**Exercise instructions**
Nothing but the lines from the one containing "thumb mcp: (1116, 715)" through the end of the data should be output, each reproduced exactly.
::: Provided entries :::
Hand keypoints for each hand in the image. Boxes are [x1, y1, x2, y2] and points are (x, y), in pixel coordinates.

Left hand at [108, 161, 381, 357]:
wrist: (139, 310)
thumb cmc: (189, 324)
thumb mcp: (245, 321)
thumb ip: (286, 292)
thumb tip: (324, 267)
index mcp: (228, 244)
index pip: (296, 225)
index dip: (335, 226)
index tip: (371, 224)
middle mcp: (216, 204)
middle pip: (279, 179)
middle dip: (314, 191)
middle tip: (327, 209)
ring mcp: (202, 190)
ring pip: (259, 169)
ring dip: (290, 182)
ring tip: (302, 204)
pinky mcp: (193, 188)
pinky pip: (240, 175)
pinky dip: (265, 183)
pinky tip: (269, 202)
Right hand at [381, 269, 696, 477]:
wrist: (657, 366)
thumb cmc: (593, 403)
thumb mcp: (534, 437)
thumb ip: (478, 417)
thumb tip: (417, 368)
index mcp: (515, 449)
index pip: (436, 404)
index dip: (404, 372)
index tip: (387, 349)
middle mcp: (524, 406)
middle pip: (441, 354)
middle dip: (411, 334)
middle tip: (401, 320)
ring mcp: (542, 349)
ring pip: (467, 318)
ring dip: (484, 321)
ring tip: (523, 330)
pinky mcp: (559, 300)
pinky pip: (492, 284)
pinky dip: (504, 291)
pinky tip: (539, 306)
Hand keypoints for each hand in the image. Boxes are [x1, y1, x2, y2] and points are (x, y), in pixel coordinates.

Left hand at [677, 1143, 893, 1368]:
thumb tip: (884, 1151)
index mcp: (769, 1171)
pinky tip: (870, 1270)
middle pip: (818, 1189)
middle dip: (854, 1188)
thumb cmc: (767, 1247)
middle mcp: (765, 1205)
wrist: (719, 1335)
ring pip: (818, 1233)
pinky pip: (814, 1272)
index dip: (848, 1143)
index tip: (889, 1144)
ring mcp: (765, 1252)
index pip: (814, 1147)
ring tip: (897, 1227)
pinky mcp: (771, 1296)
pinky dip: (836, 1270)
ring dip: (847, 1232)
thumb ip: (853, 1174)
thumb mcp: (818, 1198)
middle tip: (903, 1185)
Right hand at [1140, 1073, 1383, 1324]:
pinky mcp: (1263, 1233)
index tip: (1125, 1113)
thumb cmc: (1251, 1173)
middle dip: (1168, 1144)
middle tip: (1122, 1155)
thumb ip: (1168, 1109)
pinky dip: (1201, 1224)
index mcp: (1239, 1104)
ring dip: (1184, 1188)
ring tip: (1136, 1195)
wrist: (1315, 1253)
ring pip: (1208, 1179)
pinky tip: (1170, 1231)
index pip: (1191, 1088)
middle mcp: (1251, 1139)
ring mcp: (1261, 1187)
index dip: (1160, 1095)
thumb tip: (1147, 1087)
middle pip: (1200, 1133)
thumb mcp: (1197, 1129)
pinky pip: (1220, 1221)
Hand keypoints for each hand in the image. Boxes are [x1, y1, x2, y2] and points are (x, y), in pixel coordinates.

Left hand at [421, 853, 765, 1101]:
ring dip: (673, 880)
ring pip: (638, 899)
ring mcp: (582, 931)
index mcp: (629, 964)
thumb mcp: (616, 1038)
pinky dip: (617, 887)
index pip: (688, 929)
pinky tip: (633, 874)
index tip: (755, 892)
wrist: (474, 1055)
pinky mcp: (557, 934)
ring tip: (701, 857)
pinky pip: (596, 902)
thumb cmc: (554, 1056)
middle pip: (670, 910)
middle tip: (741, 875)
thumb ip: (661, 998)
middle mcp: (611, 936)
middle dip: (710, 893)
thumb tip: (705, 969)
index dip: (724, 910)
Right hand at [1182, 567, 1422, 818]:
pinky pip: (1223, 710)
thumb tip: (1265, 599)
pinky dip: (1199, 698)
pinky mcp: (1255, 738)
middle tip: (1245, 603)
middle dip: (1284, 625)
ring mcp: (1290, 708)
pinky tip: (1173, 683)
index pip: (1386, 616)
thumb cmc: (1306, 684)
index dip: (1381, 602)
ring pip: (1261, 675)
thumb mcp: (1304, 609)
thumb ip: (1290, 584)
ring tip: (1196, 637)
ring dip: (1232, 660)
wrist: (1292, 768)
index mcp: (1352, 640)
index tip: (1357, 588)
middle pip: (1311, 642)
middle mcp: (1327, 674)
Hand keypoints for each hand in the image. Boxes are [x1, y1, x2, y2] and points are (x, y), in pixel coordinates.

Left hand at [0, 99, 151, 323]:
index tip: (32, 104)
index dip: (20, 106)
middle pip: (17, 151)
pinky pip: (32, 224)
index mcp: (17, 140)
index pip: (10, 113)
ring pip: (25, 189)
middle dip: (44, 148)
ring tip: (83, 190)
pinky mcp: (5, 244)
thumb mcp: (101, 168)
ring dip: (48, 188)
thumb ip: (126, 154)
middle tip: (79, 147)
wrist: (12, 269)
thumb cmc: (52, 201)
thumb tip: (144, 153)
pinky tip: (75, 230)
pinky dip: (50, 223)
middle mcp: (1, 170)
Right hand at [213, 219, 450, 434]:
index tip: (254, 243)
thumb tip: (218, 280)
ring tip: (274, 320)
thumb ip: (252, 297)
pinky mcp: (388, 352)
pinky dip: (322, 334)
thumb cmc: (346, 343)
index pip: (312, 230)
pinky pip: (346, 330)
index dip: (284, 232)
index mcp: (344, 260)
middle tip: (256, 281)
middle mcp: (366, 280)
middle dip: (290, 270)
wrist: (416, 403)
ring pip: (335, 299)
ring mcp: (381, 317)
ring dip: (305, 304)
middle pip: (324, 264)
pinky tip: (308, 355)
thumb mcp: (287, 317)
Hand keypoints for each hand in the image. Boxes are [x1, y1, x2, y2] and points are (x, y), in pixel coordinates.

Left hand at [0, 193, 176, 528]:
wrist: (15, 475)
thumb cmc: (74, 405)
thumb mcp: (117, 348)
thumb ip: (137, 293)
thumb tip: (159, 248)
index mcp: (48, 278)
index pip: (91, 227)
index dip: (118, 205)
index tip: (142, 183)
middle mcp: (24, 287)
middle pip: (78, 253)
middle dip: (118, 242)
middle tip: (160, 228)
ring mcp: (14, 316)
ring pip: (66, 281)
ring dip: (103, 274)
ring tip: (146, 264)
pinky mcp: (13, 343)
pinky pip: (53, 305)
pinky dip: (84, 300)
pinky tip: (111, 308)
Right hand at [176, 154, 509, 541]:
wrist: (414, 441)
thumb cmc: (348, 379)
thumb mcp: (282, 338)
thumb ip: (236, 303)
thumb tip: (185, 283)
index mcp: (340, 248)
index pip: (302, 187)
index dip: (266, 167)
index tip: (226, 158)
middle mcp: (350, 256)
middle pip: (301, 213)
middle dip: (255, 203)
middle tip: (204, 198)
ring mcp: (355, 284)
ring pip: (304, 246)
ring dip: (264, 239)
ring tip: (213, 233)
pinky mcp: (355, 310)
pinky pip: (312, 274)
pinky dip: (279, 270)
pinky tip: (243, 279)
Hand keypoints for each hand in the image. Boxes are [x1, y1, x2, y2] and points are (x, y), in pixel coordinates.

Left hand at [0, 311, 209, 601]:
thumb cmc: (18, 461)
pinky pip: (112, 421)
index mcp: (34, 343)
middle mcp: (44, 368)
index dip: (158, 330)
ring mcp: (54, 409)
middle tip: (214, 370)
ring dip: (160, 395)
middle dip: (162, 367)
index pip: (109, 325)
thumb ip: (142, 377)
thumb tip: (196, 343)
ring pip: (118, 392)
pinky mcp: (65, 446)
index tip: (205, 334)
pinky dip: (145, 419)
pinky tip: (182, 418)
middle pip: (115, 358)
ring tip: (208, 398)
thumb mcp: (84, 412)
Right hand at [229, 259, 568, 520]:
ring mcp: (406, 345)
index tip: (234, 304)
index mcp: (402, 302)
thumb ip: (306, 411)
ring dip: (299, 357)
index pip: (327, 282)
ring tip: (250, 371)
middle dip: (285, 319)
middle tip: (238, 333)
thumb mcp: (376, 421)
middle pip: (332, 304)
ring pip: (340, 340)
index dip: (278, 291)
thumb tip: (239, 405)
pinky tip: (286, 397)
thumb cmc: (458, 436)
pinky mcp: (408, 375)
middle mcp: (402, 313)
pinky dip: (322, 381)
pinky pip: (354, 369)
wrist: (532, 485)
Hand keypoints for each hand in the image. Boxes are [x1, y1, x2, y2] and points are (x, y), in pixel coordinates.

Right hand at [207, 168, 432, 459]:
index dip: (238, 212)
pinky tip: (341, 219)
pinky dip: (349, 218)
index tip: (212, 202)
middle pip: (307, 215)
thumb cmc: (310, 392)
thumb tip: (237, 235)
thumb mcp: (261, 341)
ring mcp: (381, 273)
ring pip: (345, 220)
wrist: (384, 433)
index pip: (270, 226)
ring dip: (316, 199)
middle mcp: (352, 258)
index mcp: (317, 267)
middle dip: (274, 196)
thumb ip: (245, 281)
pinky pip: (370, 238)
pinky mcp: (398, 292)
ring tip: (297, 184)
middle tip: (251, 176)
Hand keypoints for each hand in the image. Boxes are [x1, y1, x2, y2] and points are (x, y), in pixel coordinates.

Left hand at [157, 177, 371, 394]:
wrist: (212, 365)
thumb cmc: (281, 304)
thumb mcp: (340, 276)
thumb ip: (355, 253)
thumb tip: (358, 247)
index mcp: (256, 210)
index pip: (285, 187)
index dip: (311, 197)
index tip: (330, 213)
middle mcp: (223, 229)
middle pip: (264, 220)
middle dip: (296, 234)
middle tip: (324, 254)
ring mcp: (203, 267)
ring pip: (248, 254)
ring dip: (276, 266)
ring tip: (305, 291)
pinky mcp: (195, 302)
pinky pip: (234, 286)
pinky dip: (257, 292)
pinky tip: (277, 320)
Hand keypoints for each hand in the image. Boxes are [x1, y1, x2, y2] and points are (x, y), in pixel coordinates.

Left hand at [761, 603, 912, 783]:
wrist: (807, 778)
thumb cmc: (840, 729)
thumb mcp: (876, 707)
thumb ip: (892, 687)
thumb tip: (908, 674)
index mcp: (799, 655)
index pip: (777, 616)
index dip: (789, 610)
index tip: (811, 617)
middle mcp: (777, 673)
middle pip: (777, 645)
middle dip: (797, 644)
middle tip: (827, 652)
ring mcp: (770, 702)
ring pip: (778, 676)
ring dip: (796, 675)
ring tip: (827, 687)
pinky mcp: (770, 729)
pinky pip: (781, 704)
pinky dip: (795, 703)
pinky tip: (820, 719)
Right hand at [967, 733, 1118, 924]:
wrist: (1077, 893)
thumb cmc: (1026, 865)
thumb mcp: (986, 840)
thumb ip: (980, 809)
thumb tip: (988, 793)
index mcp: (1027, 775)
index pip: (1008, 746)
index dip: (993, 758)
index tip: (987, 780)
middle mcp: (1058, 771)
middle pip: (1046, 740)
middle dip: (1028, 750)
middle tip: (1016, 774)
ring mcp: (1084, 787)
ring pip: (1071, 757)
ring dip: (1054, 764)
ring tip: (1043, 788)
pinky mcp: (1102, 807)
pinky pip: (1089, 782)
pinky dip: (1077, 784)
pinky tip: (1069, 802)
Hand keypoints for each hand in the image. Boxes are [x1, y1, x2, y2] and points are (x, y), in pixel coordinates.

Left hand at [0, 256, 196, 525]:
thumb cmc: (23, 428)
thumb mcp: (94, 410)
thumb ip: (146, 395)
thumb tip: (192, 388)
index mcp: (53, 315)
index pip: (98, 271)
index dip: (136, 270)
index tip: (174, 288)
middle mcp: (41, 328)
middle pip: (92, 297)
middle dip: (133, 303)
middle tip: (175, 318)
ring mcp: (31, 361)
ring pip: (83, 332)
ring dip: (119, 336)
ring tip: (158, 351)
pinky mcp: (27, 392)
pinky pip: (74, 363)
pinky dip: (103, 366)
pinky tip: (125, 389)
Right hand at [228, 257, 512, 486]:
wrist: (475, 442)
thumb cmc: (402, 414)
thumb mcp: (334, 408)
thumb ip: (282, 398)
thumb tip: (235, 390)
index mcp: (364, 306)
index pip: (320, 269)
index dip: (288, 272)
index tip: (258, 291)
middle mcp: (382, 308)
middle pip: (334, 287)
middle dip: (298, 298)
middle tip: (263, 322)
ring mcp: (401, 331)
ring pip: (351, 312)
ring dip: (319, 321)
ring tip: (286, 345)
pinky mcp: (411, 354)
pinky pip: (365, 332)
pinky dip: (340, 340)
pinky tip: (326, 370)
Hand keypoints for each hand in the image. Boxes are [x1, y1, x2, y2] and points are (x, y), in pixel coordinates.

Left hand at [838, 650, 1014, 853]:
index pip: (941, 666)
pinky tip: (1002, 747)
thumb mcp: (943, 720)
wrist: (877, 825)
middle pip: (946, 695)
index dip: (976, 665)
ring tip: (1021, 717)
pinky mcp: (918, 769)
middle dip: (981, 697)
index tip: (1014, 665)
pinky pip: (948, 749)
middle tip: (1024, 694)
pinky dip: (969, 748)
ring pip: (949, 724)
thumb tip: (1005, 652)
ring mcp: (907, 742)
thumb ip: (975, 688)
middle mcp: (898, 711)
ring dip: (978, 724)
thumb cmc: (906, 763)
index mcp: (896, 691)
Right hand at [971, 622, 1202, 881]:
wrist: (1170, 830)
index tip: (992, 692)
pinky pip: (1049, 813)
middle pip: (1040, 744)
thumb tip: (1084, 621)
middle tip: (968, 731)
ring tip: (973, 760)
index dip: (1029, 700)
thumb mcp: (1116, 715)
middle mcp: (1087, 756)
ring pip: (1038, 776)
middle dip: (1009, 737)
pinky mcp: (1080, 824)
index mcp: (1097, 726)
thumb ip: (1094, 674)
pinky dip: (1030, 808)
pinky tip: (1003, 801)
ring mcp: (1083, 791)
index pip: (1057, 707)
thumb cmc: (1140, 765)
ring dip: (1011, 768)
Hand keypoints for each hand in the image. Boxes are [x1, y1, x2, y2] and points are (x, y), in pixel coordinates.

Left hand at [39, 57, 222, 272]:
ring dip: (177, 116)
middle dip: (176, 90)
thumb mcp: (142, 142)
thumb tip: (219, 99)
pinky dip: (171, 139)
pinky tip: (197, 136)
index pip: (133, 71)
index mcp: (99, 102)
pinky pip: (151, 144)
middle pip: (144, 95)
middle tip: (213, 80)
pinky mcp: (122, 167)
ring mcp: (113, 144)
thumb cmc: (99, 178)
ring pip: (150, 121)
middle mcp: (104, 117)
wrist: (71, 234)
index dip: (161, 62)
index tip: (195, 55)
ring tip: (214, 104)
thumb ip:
:::
**Result of this exercise**
thumb mcp: (1116, 715)
middle mcp: (1087, 756)
ring pip: (1038, 776)
middle dip: (1009, 737)
pinky mcp: (1080, 824)
index mcp: (1097, 726)
thumb ip: (1094, 674)
pinky dip: (1030, 808)
pinky tip: (1003, 801)
ring mcp: (1083, 791)
index pip: (1057, 707)
thumb cmc: (1140, 765)
ring dip: (1011, 768)
Hand keypoints for each hand in the image. Boxes are [x1, y1, x2, y2] and points are (x, y), in pixel coordinates.

Left hand at [39, 57, 222, 272]:
ring dip: (177, 116)
middle dip: (176, 90)
thumb mcp: (142, 142)
thumb tip: (219, 99)
pinky dip: (171, 139)
pinky tip: (197, 136)
index pip: (133, 71)
index mcp: (99, 102)
pinky pip: (151, 144)
middle pip: (144, 95)
middle tip: (213, 80)
pinky mcp: (122, 167)
ring mcp: (113, 144)
thumb cmc: (99, 178)
ring pip: (150, 121)
middle mcp: (104, 117)
wrist: (71, 234)
index dip: (161, 62)
index tip: (195, 55)
ring tip: (214, 104)
thumb ip:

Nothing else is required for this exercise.